I was watching “The Sky at Night” a couple of editions ago when they happened to mention in passing that the stars in one of the nebulae that they were discussing were 1500 light years away. In the middle of the constellation of Orion, one of the most recognisable of the celestial star groups that we can see here in the northern hemisphere, there is a line of three stars making up (with a little imagination) a kind of a belt. Just below this belt there is a faint line of heavenly bodies making up a kind of scabbard for the sword of Orion, and that is where that particular nebula is, so when you’re looking at the light from that point in the sky on a clear dark night, you are looking back in time.

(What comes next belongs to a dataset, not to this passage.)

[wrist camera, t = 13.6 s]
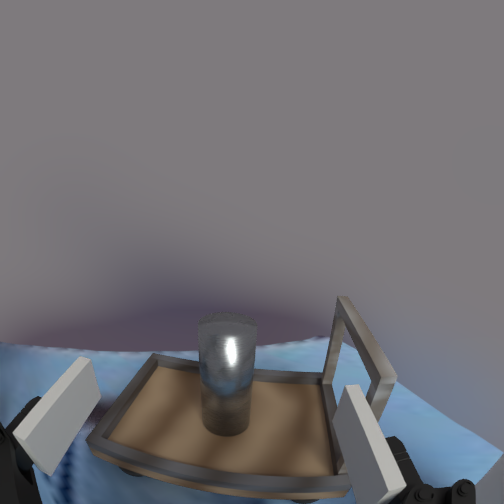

When the light we see today left that star, the world was a very different place. 1500 years ago we were in what we now call the Dark Ages (although to be fair there was probably just as much daylight as we have now, Ho Ho…) and the Roman Empire was still trying to cling on to the last vestiges of what it called civilisation, battling against the barbarians at the gate, and a few good men were doing what they could to preserve what they could of it for future generations like us. Meanwhile the Saxons were just taking up residence in ancient Britain to become what we now know as Anglo-Saxons. At the same time, half a world away, in China, a cornerstone of the culinary lifestyle of the far future was being experimented with as their first recorded use of garlic comes from around that period.
Sometimes it’s hard to believe how far human beings have progressed in such short amounts of time. It took less than one lifetime for us to move from our short, faltering steps in the pursuit of powered flight to being able to put a man on the moon (and about the same amount of time to all but forget how to do it… but that’s a rant for another day). The first powered flight lasted 12 seconds and 120 feet and later on that day, another lasted 59 seconds and moved the aircraft 852 feet and yet, within 55 years, the Boeing 707 was being developed with a range of 4000 miles and shortly after that, men travelled over 240,000 miles in about 72 hours and looked back on this world of ours from the surface of another.
Put another way, the lifetime of the Queen Mother (1900-2002) was just over a century. If you calculate that as being one single human lifespan (albeit an unusually long one) we are only fifteen lifetimes away from those dark ages, only four lifetimes away from the days of sail and cannon and Sir Francis Drake, and less than three from the first steamships. If they’d been lucky enough to live long enough, we are theoretically only two (admittedly long-lived) generations away from the birth of the industrial revolution and our grandmothers could have sat us on their knees and told us tales of the world before steam.
We can watch the stars in the sky, but we don’t really even know if they are still actually there. Human lifetimes are so short in relation to that of an actual star (despite us all being made of stardust of course, and therefore, by some interpretations essentially immortal), that it is unlikely (but not impossible) that we will see the death of a star in our lifetimes, but if we do, maybe we should take a step back and gaze in awe and wonder at the cosmic dance going on constantly in the skies above our heads.
For all we know, one of those stars in that nebula I was telling you about might have blown up 1000 years ago and we wouldn’t know it yet, and we still wouldn’t for another 500 years, and it’s a very similar story for every one of those pinpricks of light you see when you look up at night.
When you look at a star you’re looking into history. You’re looking back in time. But then, infinitesimally, you are even when you look across the room at someone, or even if you look at your own hand, because of the small amount of time that it takes for the light to reach your eye and be interpreted. It seems that even our own feet are slightly older than the rest of us, and always will be, and so we really can all claim that we’re time-travellers now.
What an interesting thought measuring time in human lifetimes is. I've read that most first world children alive today will reach their nineties and hundreds, some may not even die at all. How scary time is. I used to think that I wanted to live forever, but now I'm not so sure. If I'm this jaded after little more than half a century what on earth would I be like after a thousand years?